**PROVIDED RECORDS:**
-*-*-
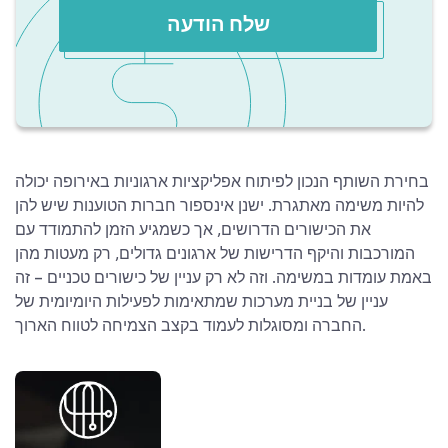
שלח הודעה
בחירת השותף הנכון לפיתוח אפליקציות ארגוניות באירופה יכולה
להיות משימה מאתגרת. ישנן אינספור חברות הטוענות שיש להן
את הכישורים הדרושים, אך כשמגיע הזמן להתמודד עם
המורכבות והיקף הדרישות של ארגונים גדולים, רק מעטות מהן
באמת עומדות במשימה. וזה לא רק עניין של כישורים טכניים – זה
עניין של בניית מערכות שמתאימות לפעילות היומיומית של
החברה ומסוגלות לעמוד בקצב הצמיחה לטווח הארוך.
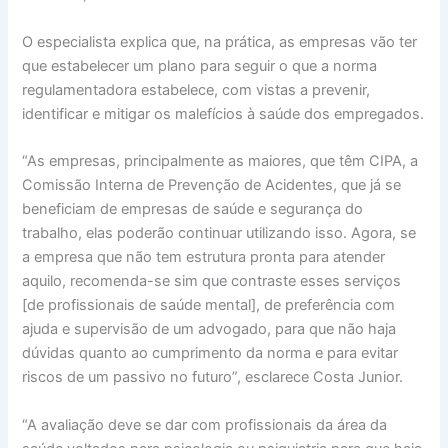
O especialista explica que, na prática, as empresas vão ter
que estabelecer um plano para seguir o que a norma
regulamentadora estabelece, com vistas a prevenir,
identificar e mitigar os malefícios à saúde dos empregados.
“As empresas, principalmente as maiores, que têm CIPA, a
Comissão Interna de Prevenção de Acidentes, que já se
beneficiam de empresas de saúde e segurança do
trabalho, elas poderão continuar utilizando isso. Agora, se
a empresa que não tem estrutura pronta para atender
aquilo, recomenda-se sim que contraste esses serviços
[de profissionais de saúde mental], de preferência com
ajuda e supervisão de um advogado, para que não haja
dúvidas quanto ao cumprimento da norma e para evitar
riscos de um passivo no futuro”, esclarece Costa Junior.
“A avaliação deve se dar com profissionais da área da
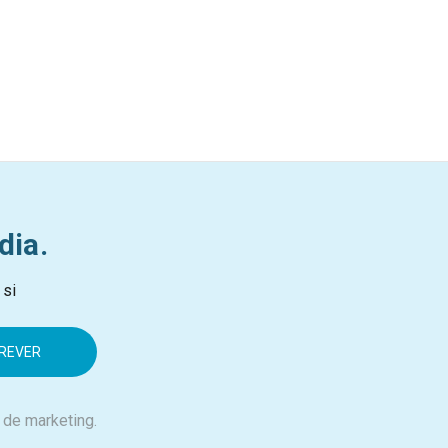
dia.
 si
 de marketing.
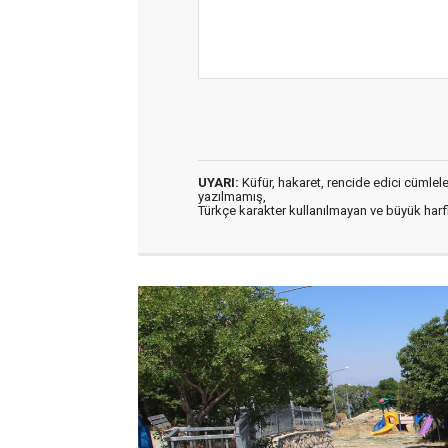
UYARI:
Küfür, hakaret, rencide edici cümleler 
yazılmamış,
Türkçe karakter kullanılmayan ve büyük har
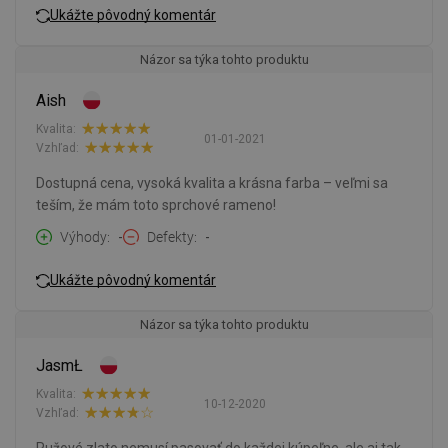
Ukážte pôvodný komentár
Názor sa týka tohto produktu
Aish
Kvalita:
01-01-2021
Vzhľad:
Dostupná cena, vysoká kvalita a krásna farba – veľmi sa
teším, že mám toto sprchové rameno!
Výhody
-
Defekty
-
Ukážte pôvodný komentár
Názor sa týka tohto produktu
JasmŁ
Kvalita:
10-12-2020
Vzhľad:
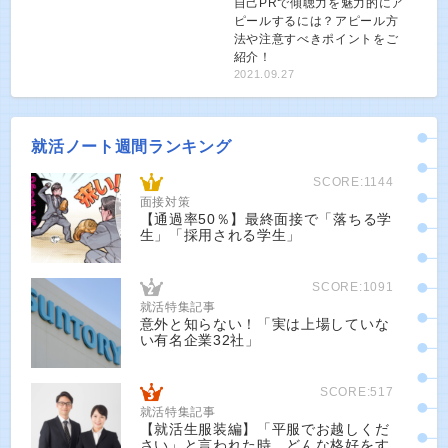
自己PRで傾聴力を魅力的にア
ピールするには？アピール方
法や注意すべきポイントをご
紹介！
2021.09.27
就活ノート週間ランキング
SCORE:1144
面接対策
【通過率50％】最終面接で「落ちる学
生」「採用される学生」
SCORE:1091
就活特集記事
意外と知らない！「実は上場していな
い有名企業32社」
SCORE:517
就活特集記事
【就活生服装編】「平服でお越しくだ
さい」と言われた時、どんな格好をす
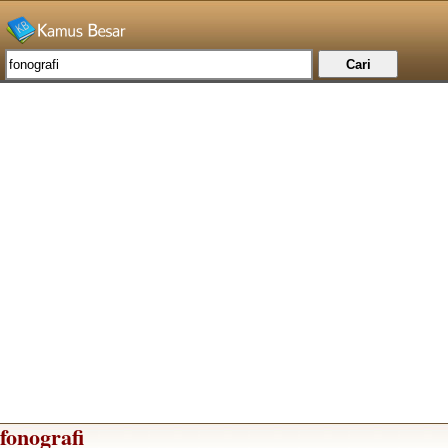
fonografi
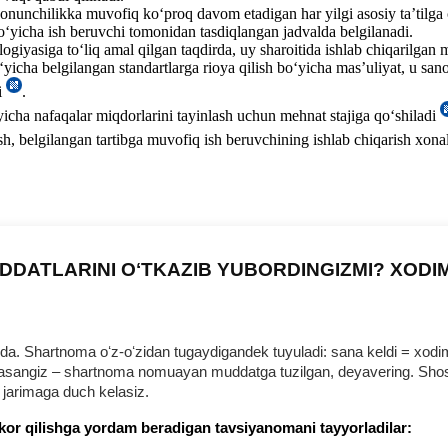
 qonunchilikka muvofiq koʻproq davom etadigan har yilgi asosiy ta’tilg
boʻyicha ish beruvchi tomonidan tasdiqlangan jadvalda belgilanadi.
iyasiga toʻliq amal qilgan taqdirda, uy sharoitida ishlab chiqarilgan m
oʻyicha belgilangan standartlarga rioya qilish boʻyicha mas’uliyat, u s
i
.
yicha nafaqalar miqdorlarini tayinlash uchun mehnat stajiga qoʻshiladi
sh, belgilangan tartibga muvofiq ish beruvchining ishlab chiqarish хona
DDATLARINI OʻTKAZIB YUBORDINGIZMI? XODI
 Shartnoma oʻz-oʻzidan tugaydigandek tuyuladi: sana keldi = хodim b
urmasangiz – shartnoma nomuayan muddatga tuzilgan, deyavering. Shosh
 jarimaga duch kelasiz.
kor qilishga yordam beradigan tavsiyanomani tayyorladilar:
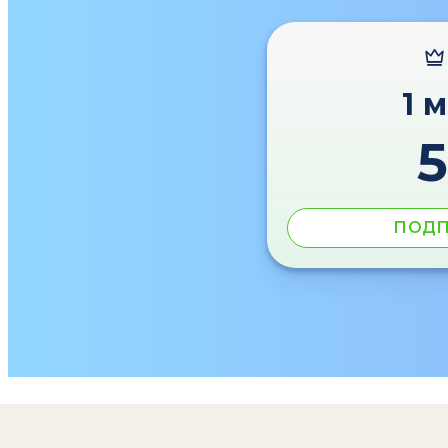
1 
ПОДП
-*-*-
**EXERCISE GOAL:** Render every line of text in the data above as a JSON list of strings, one string per line, with blank lines omitted. Leave the pictures out of the list.

**SOLVED EXERCISE:**
[
  "שלח הודעה",
  "בחירת השותף הנכון לפיתוח אפליקציות ארגוניות באירופה יכולה",
  "להיות משימה מאתגרת. ישנן אינספור חברות הטוענות שיש להן",
  "את הכישורים הדרושים, אך כשמגיע הזמן להתמודד עם",
  "המורכבות והיקף הדרישות של ארגונים גדולים, רק מעטות מהן",
  "באמת עומדות במשימה. וזה לא רק עניין של כישורים טכניים – זה",
  "עניין של בניית מערכות שמתאימות לפעילות היומיומית של",
  "החברה ומסוגלות לעמוד בקצב הצמיחה לטווח הארוך.",
  "O especialista explica que, na prática, as empresas vão ter",
  "que estabelecer um plano para seguir o que a norma",
  "regulamentadora estabelece, com vistas a prevenir,",
  "identificar e mitigar os malefícios à saúde dos empregados.",
  "“As empresas, principalmente as maiores, que têm CIPA, a",
  "Comissão Interna de Prevenção de Acidentes, que já se",
  "beneficiam de empresas de saúde e segurança do",
  "trabalho, elas poderão continuar utilizando isso. Agora, se",
  "a empresa que não tem estrutura pronta para atender",
  "aquilo, recomenda-se sim que contraste esses serviços",
  "[de profissionais de saúde mental], de preferência com",
  "ajuda e supervisão de um advogado, para que não haja",
  "dúvidas quanto ao cumprimento da norma e para evitar",
  "riscos de um passivo no futuro”, esclarece Costa Junior.",
  "“A avaliação deve se dar com profissionais da área da",
  "dia.",
  " si",
  " de marketing.",
  "UYARI:",
  "Küfür, hakaret, rencide edici cümleler ",
  "yazılmamış,",
  "Türkçe karakter kullanılmayan ve büyük har",
  "Ukážte pôvodný komentár",
  "Názor sa týka tohto produktu",
  "Aish",
  "Kvalita:",
  "01-01-2021",
  "Vzhľad:",
  "Dostupná cena, vysoká kvalita a krásna farba – veľmi sa",
  "teším, že mám toto sprchové rameno!",
  "Výhody",
  "-",
  "Defekty",
  "-",
  "Ukážte pôvodný komentár",
  "Názor sa týka tohto produktu",
  "JasmŁ",
  "Kvalita:",
  "10-12-2020",
  "Vzhľad:",
  "自己PRで傾聴力を魅力的にア",
  "ピールするには？アピール方",
  "法や注意すべきポイントをご",
  "紹介！",
  "2021.09.27",
  "就活ノート週間ランキング",
  "SCORE:1144",
  "面接対策",
  "【通過率50％】最終面接で「落ちる学",
  "生」「採用される学生」",
  "SCORE:1091",
  "就活特集記事",
  "意外と知らない！「実は上場していな",
  "い有名企業32社」",
  "SCORE:517",
  "就活特集記事",
  "【就活生服装編】「平服でお越しくだ",
  "さい」と言われた時、どんな格好をす",
  "fonografi",
  " qonunchilikka muvofiq koʻproq davom etadigan har yilgi asosiy ta’tilg",
  "boʻyicha ish beruvchi tomonidan tasdiqlangan jadvalda belgilanadi.",
  "iyasiga toʻliq amal qilgan taqdirda, uy sharoitida ishlab chiqarilgan m",
  "oʻyicha belgilangan standartlarga rioya qilish boʻyicha mas’uliyat, u s",
  "i",
  ".",
  "yicha nafaqalar miqdorlarini tayinlash uchun mehnat stajiga qoʻshiladi",
  "sh, belgilangan tartibga muvofiq ish beruvchining ishlab chiqarish хona",
  "DDATLARINI OʻTKAZIB YUBORDINGIZMI? XODI",
  " Shartnoma oʻz-oʻzidan tugaydigandek tuyuladi: sana keldi = хodim b",
  "urmasangiz – shartnoma nomuayan muddatga tuzilgan, deyavering. Shosh",
  " jarimaga duch kelasiz.",
  "kor qilishga yordam beradigan tavsiyanomani tayyorladilar:",
  "1 ",
  "ПОДП"
]